Hospitals for Bhopal gas victims face systemic mess
Inadequate facilities continue to hound the hospitals meant for treatment of Bhopal gas tragedy survivors and their family members, separate recent inspection visits by a member of the Supreme Court monitoring committee on medical care and a team of gas survivors’ organisations has shown.bhopal Updated: Mar 12, 2015 18:09 IST
Inadequate facilities continue to hound the hospitals meant for treatment of Bhopal gas tragedy survivors and their family members, separate recent inspection visits by a member of the Supreme Court monitoring committee on medical care and a team of gas survivors’ organisations has shown.

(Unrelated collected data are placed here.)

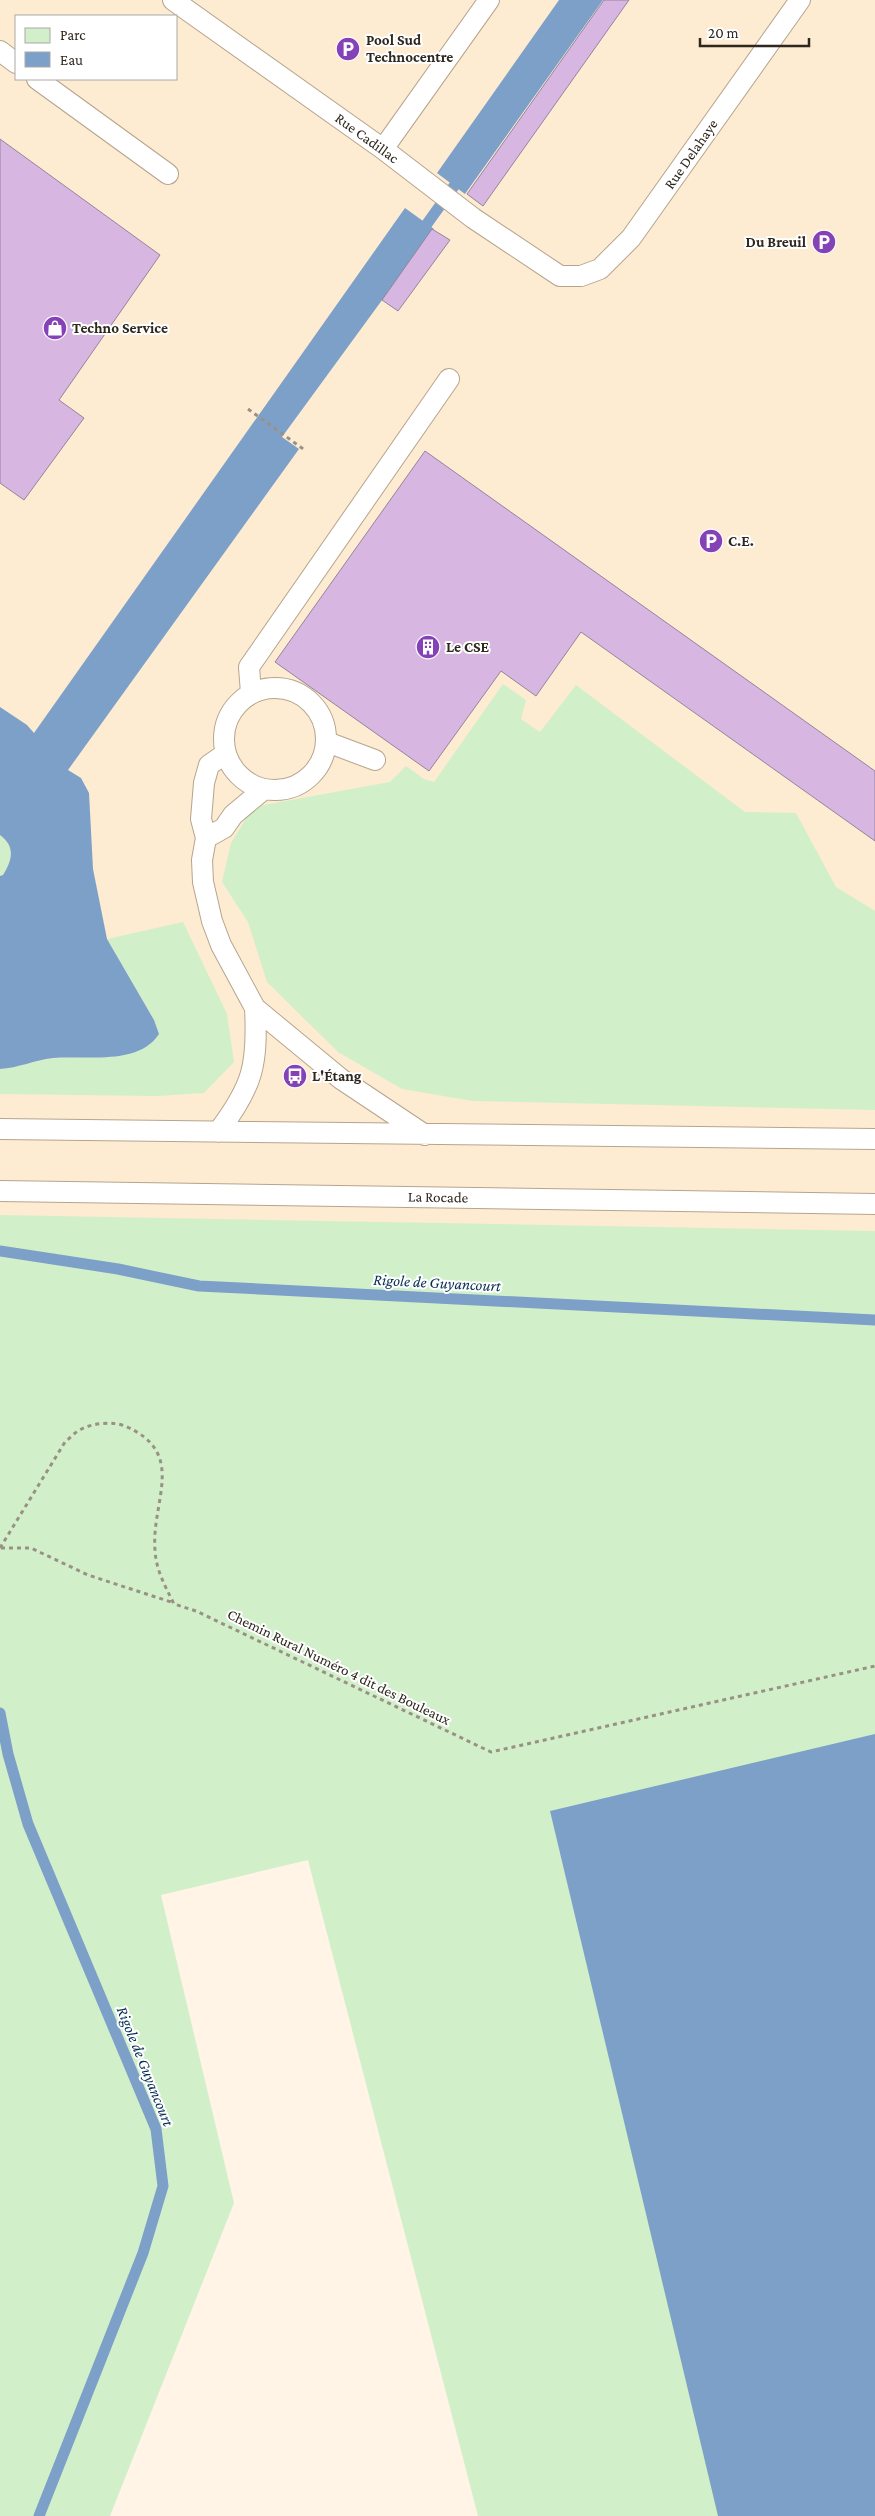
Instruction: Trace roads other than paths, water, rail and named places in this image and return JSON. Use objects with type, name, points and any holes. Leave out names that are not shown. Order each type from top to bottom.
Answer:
[{"type":"lane","name":"Rue Cadillac","points":[[173,0],[383,149],[473,218],[560,276]]},
{"type":"lane","points":[[383,149],[489,0]]},
{"type":"lane","name":"Rue Delahaye","points":[[560,276],[581,276],[600,269],[631,238],[800,0]]},
{"type":"lane","points":[[0,51],[15,62]]},
{"type":"lane","points":[[38,80],[168,174]]},
{"type":"lane","points":[[251,693],[249,667],[449,379]]},
{"type":"lane","points":[[268,688],[284,688],[301,694],[315,706],[325,724],[327,742],[322,764],[311,778],[287,790],[262,790],[246,783],[233,770],[225,754],[223,736],[228,718],[238,703],[251,693],[268,688]]},
{"type":"lane","points":[[327,742],[375,760]]},
{"type":"lane","points":[[218,1132],[238,1106],[252,1074],[257,1044],[254,1008],[221,945],[210,914],[203,882],[202,860],[206,838],[200,819],[204,783],[209,765],[225,754]]},
{"type":"lane","points":[[206,838],[224,828],[233,815],[262,790]]},
{"type":"lane","points":[[254,1008],[333,1073],[425,1136]]},
{"type":"lane","points":[[0,1128],[425,1136],[875,1139]]},
{"type":"lane","name":"La Rocade","points":[[0,1191],[875,1204]]},
{"type":"water","points":[[559,0],[603,0],[465,194],[437,173]]},
{"type":"water","points":[[405,208],[434,229],[282,437],[299,449],[68,770],[81,778],[89,793],[93,869],[107,939],[154,1020],[159,1034],[150,1044],[138,1051],[125,1055],[96,1058],[53,1058],[0,1069],[0,876],[3,875],[6,869],[11,854],[8,844],[0,835],[0,707],[27,725],[34,733]]},
{"type":"water","points":[[875,1734],[875,2516],[718,2516],[550,1811]]},
{"type":"waterway","points":[[419,235],[462,175]]},
{"type":"waterway","name":"Rigole de Guyancourt","points":[[0,1251],[118,1269],[199,1286],[875,1320]]},
{"type":"waterway","name":"Rigole de Guyancourt","points":[[0,1713],[8,1754],[28,1824],[156,2129],[163,2186],[143,2253],[39,2516]]},
{"type":"place","name":"Pool Sud Technocentre","points":[[348,49]]},
{"type":"place","name":"Du Breuil","points":[[824,242]]},
{"type":"place","name":"Techno Service","points":[[55,328]]},
{"type":"place","name":"C.E.","points":[[711,541]]},
{"type":"place","name":"Le CSE","points":[[428,647]]},
{"type":"place","name":"L'Étang","points":[[295,1076]]}]
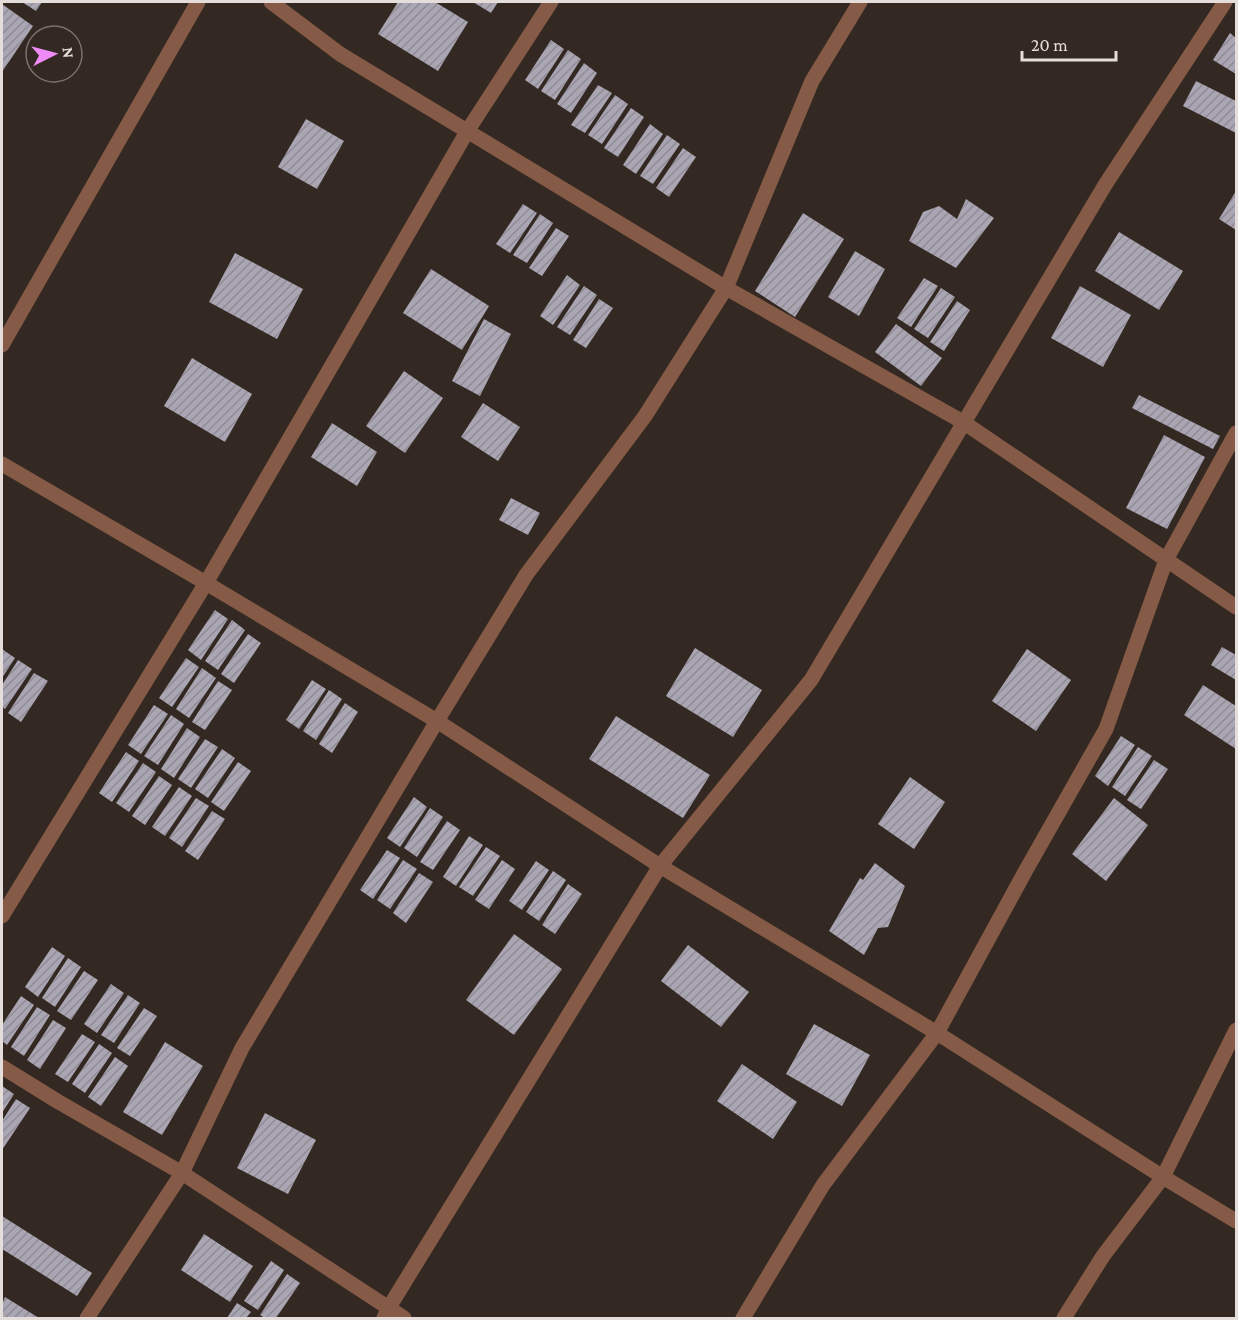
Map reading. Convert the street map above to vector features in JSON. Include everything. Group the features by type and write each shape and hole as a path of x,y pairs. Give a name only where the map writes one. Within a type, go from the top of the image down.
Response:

The visits to Shakir Ali Khan Hospital and Indira Gandhi Hospital for Women and Children have revealed lacunae such as shortage of staff, poor sanitary conditions, delayed reporting by medical staff, drugs of questionable quality and improper arrangements for swine flu treatment.

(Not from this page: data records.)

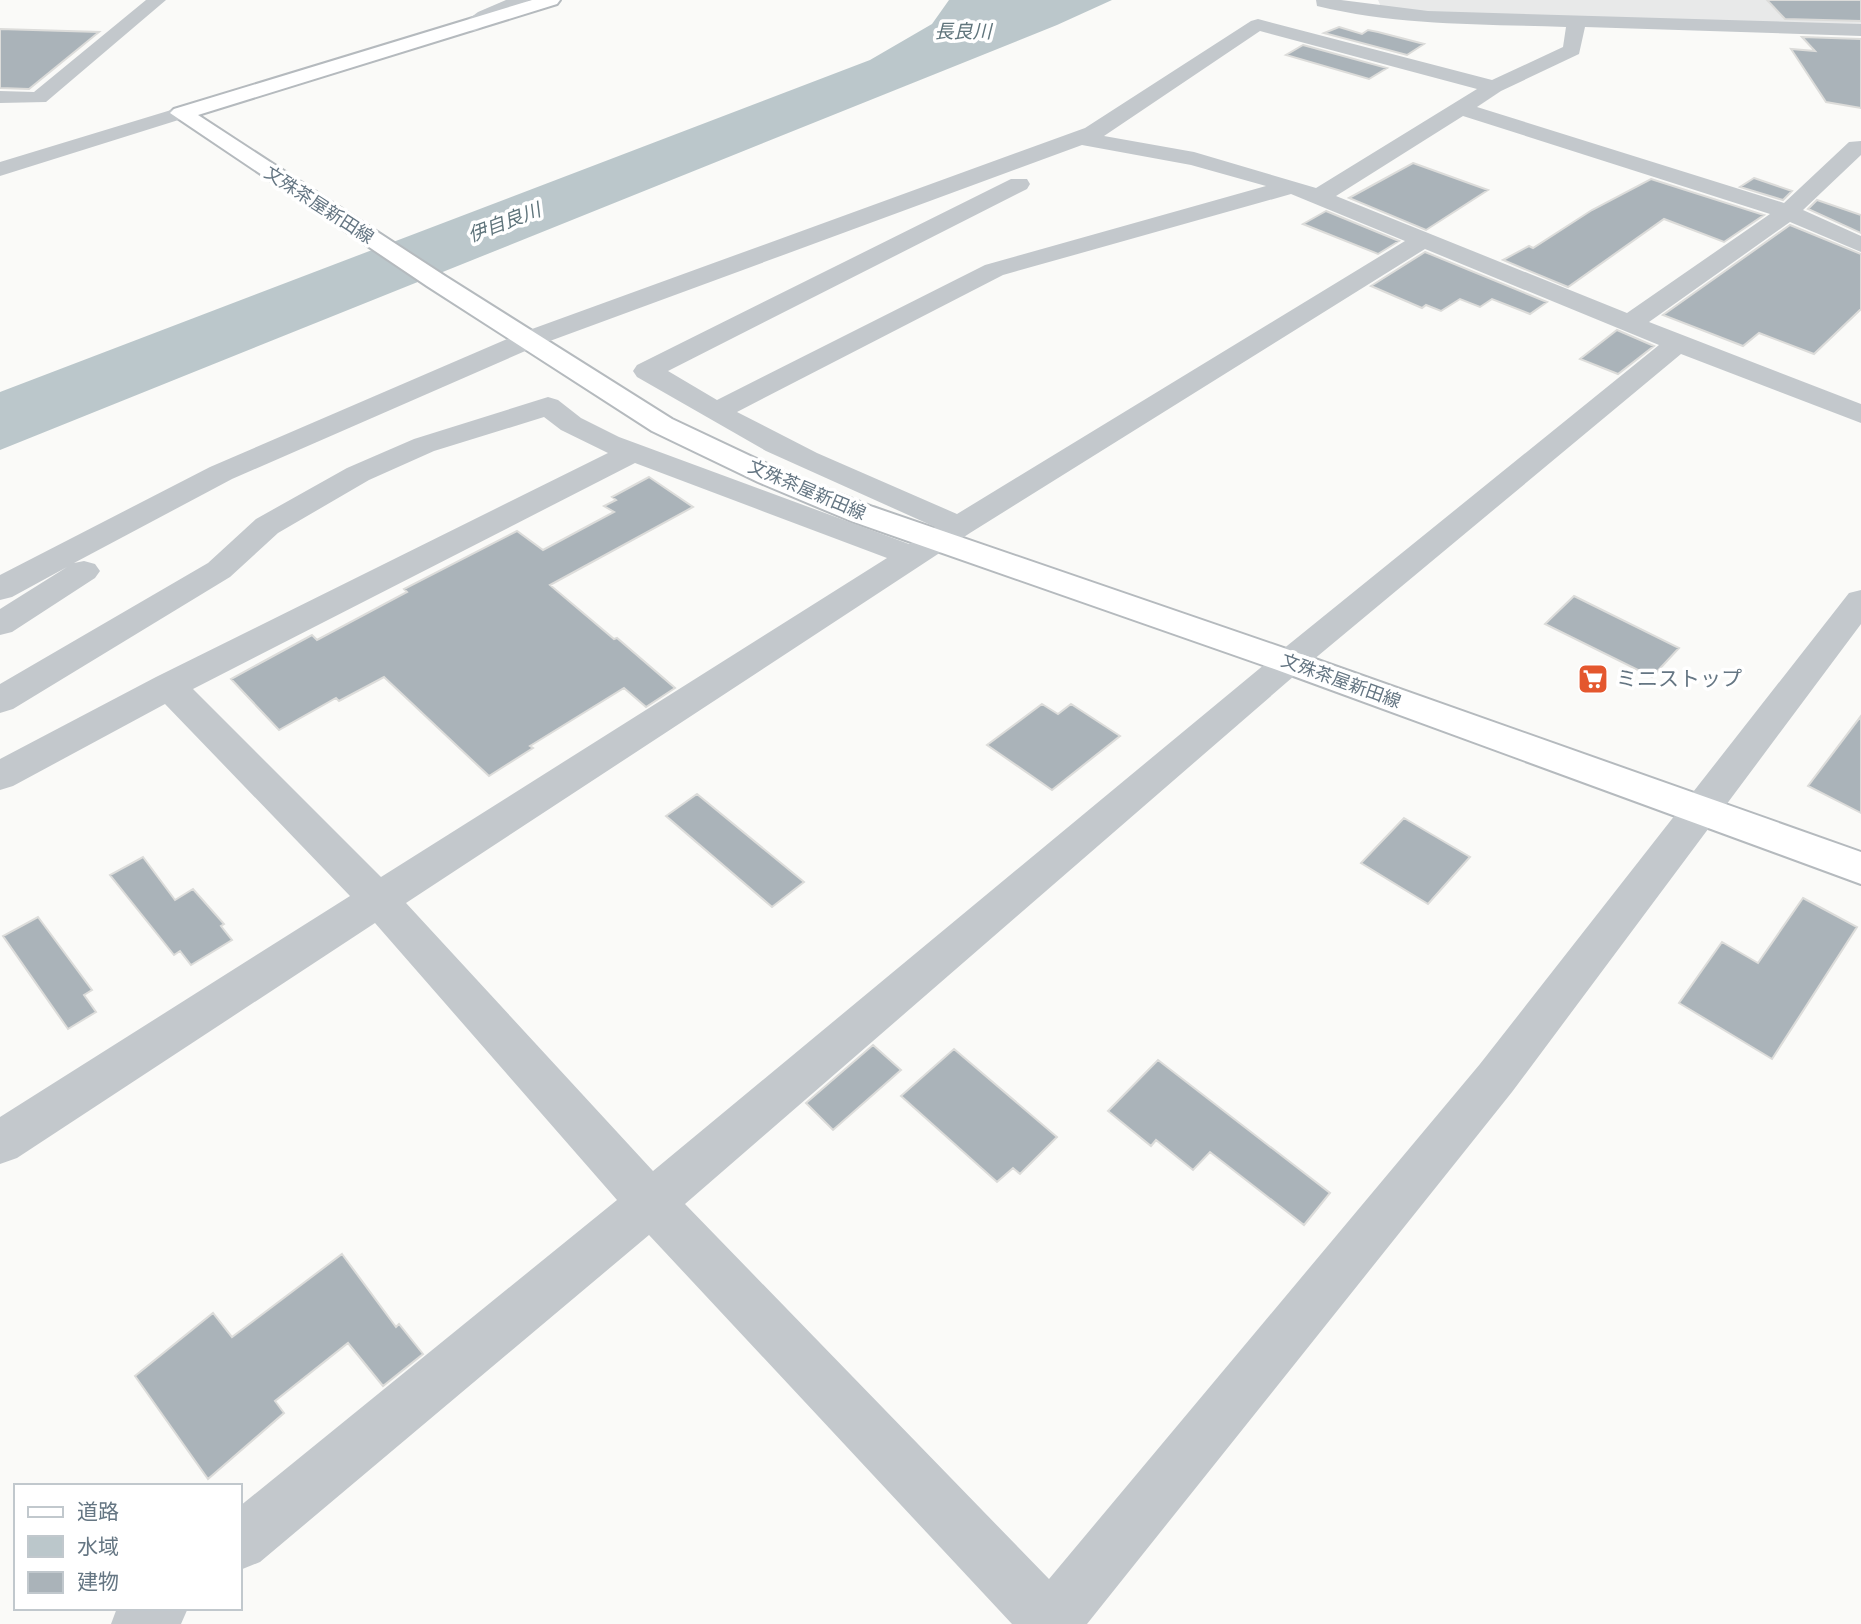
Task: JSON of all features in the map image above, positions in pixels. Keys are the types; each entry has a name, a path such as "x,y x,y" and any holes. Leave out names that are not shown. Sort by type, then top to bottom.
{"main road":[{"path":"181,113 551,0"},
{"name":"文殊茶屋新田線","path":"181,113 662,425 769,476 936,541 1289,662 1861,868"}],"street":[{"path":"0,97 40,98 157,0"},
{"path":"468,27 521,0"},
{"path":"0,589 221,473 518,332 1081,138 1166,87 1224,43 1294,10 1328,1 1366,11 1428,17 1861,30"},
{"path":"1319,195 1494,87 1572,50 1576,23"},
{"path":"1258,26 1494,87"},
{"path":"0,117 46,104 40,98"},
{"path":"1460,108 1788,212 1861,245"},
{"path":"0,170 181,113"},
{"path":"1081,138 1194,159 1319,195 1678,344 1861,414"},
{"path":"936,541 829,470 765,441 647,371 961,211 1108,142"},
{"path":"1630,323 1788,212 1860,146"},
{"path":"717,412 741,397 994,270 1292,186"},
{"path":"0,1143 936,541 1423,240"},
{"path":"242,1540 651,1203 1289,662 1678,344"},
{"path":"0,700 219,570 267,526 358,474 424,445 548,406 571,424 633,452 936,541"},
{"path":"0,775 169,686 633,452"},
{"path":"0,624 167,518 221,473"},
{"path":"169,686 379,900 651,1203 1051,1624 1496,1078 1861,601"},
{"path":"140,1624 157,1610"}],"shaded area":[{"path":"1378,0 1861,0 1861,26 1480,17 1381,7"}],"water":[{"name":"長良川","path":"949,0 1112,0 1057,25 0,450 0,392 870,60 932,24"}],"building":[{"path":"1767,0 1861,0 1861,21 1785,19"},
{"path":"1339,27 1362,34 1368,30 1378,32 1424,44 1407,55 1324,33"},
{"path":"0,29 99,32 29,89 0,88"},
{"path":"1802,37 1861,39 1861,108 1826,102 1791,49 1815,51"},
{"path":"1303,45 1387,68 1369,79 1286,55"},
{"path":"1413,163 1488,190 1426,230 1349,198"},
{"path":"1754,178 1792,191 1783,200 1740,187"},
{"path":"1651,179 1764,215 1724,242 1664,219 1568,287 1503,260 1529,246 1533,248 1592,210"},
{"path":"1817,200 1861,215 1861,233 1808,209"},
{"path":"1326,211 1399,241 1378,254 1303,224"},
{"path":"1790,225 1861,254 1861,309 1814,354 1759,333 1743,346 1663,315"},
{"path":"1425,252 1547,302 1530,314 1492,299 1480,307 1460,299 1441,311 1426,305 1422,308 1371,286"},
{"path":"1617,330 1654,346 1618,374 1580,359"},
{"path":"649,477 693,507 550,585 675,688 646,707 624,688 530,746 533,748 489,776 384,677 339,701 336,698 279,730 231,679 312,635 317,640 407,592 404,589 517,531 543,550 614,512 604,506 616,500 612,497"},
{"path":"1574,596 1679,648 1652,677 1545,624"},
{"path":"1042,704 1058,714 1071,704 1120,736 1052,790 987,745"},
{"path":"1861,716 1861,813 1808,786"},
{"path":"697,794 804,882 772,907 666,816"},
{"path":"1404,818 1470,857 1428,904 1361,863"},
{"path":"143,857 175,900 193,889 224,924 221,926 232,940 191,965 180,951 174,955 110,875"},
{"path":"1803,898 1857,927 1772,1059 1679,1003 1722,942 1758,963"},
{"path":"38,917 92,990 84,995 96,1012 68,1029 3,936"},
{"path":"873,1045 901,1070 833,1130 806,1103"},
{"path":"954,1049 1057,1137 1020,1174 1013,1168 997,1182 901,1096"},
{"path":"1158,1060 1330,1193 1304,1225 1210,1152 1193,1170 1156,1140 1151,1146 1108,1111"},
{"path":"342,1254 396,1327 399,1324 423,1354 383,1386 348,1343 275,1401 284,1413 208,1479 135,1376 213,1313 232,1337"}],"place":[{"name":"ミニストップ","path":"1593,679"}],"water label":[{"name":"伊自良川","path":"504,222"}]}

The team of gas survivors’ organisation has already submitted its report on the Indira Gandhi Hospital to the committee.
The monitoring committee submits quarterly report on the status of medical care for the gas survivors to the MP High Court, according to the SC directive.
SC panel member Purnendu Shukla himself visited Shakir Ali Khan Hospital on March 10 and found major shortage of staff leading to problems in dealing with over 1,000 patients who arrive at the outpatient department of the hospital every day.
Also, a 30-bedded newly-constructed ward has failed to become functional due to unavailability of doctors, Shukla told HT.
He found arrangements for screening and treatment of swine flu patients lacking in the hospital.
He also confirmed that the report submitted by the gas survivors’ organisation on the Gandhi hospital had been received.
The report says the most doctors on duty arrived late at the OPD on the day of inspection (February 16) and left early (the duty hours are 8.00am-2.00pm).
Similarly, the registration counter, pharmacy and pathology unit opened late. Breakfast was served almost two hours late to the inpatients (copy of report with HT).
"We also found sanitary conditions pathetic with toilets and drinking water units non-functional. No or dirty bed sheets in wards and dumping of used syringes, needles and medicines seen on the hospital campus," member of the inspecting team Rachna Dhingra told HT.
Dr Sanjay Saxena, the chief medical and health officer of gas relief hospitals, said ad hoc appointments of doctors have been made to pave over the shortage.